INFORMATION PROVIDED =
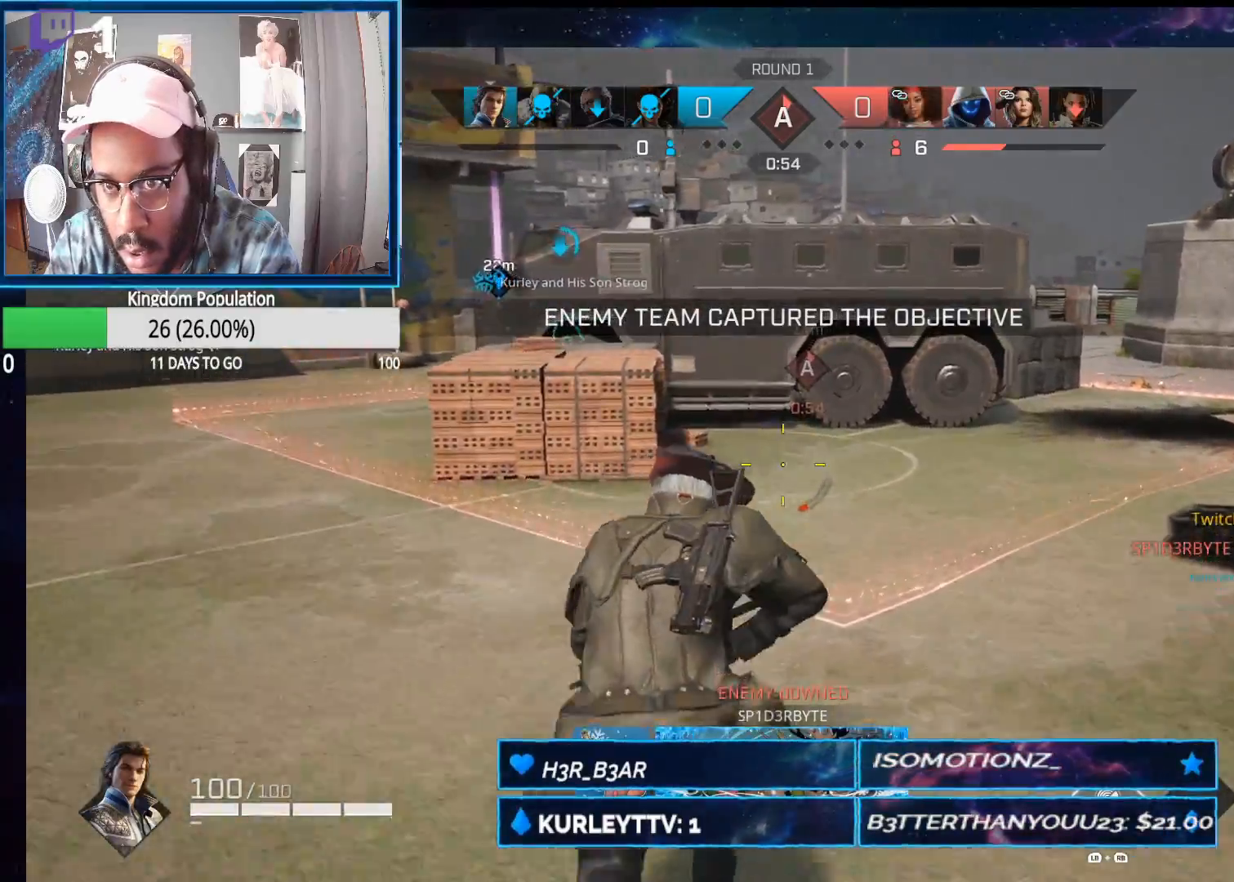
{"buttons": ["X"], "left_stick": "up", "right_stick": "center", "events": [[433, "X", "down"]]}
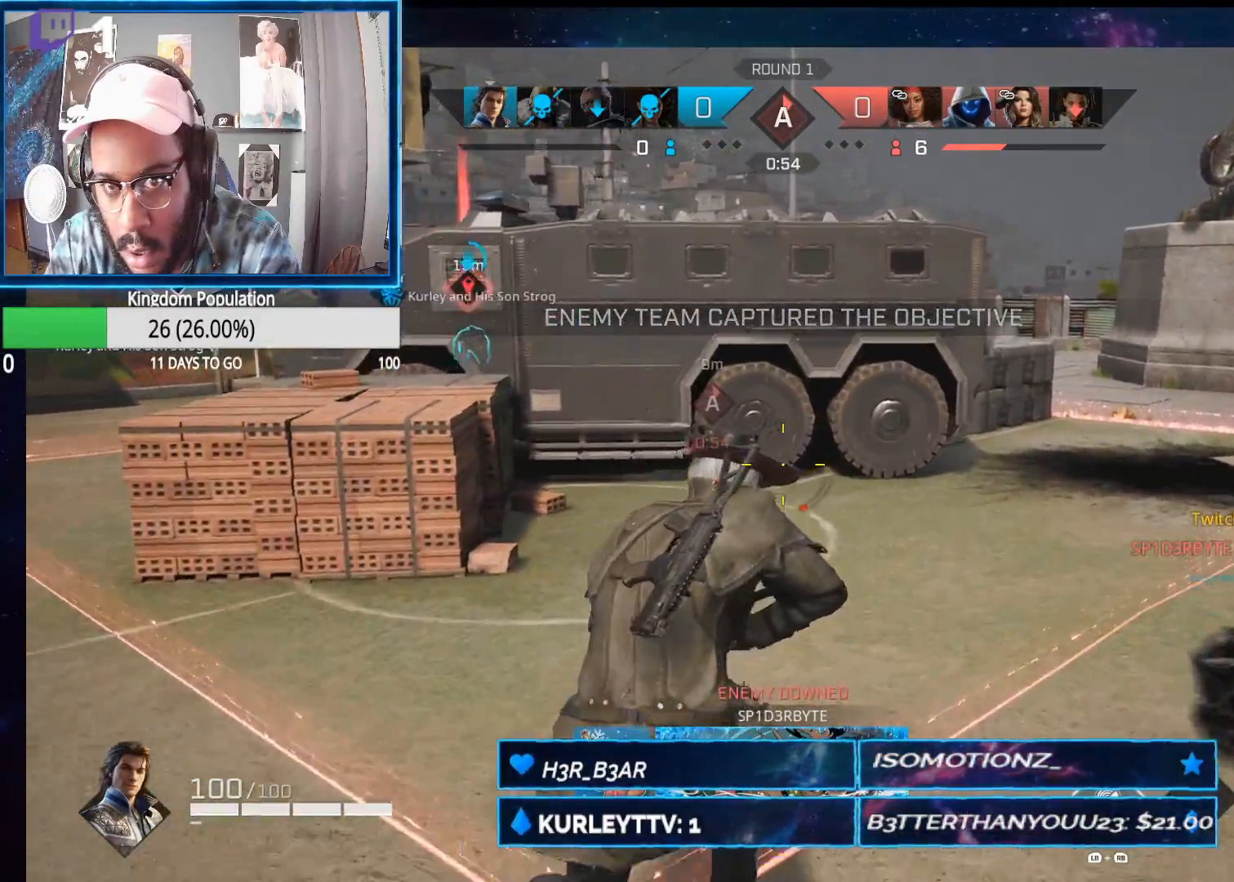
{"buttons": [], "left_stick": "up", "right_stick": "center", "events": [[17, "X", "up"]]}
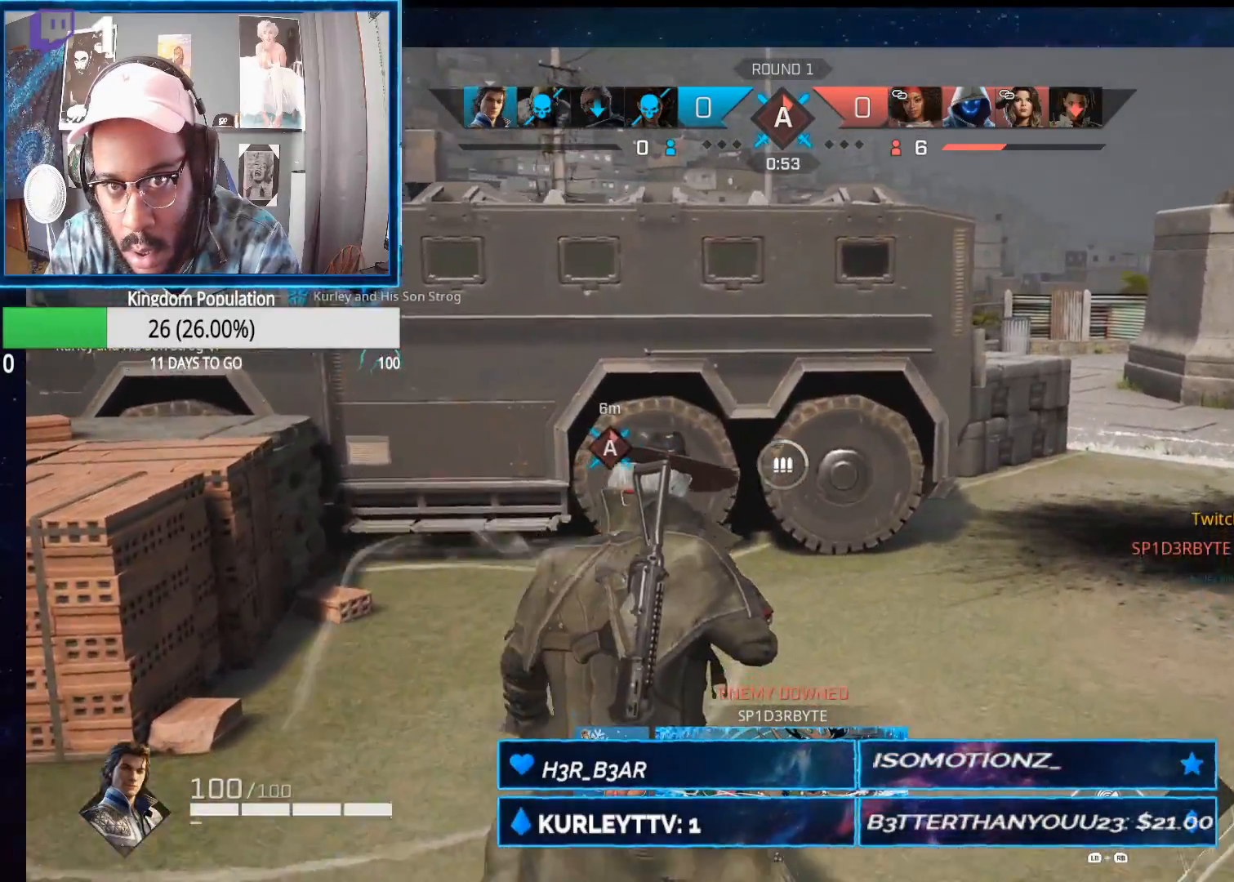
{"buttons": [], "left_stick": "up-right", "right_stick": "center", "events": [[167, "left_stick", "up-right"]]}
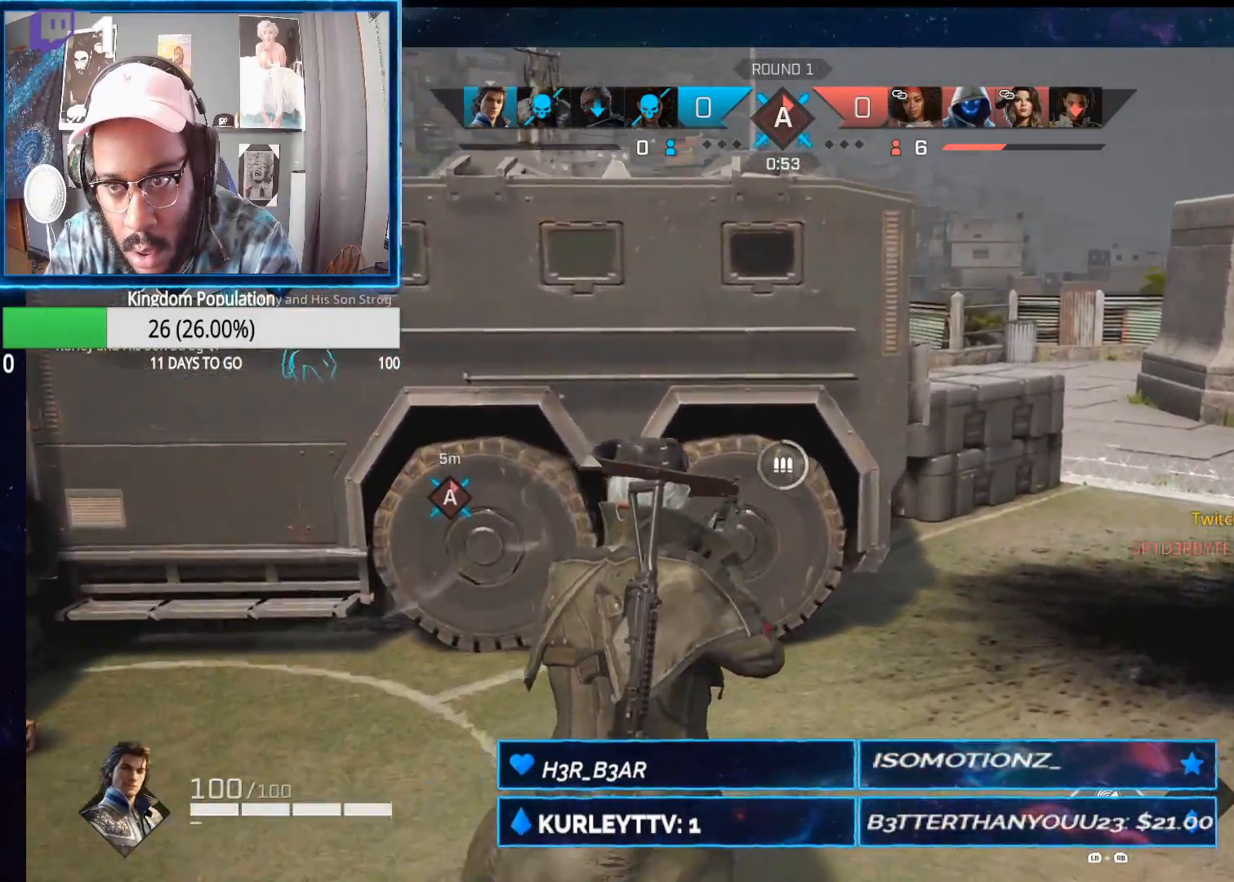
{"buttons": ["R1"], "left_stick": "up-right", "right_stick": "center", "events": [[433, "R1", "down"]]}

WHAT IS BEING ASKED =
Extract from the data every line where "down" shows up.

EXPECTED ANSWER =
{"buttons": ["X"], "left_stick": "up", "right_stick": "center", "events": [[433, "X", "down"]]}
{"buttons": ["R1"], "left_stick": "up-right", "right_stick": "center", "events": [[433, "R1", "down"]]}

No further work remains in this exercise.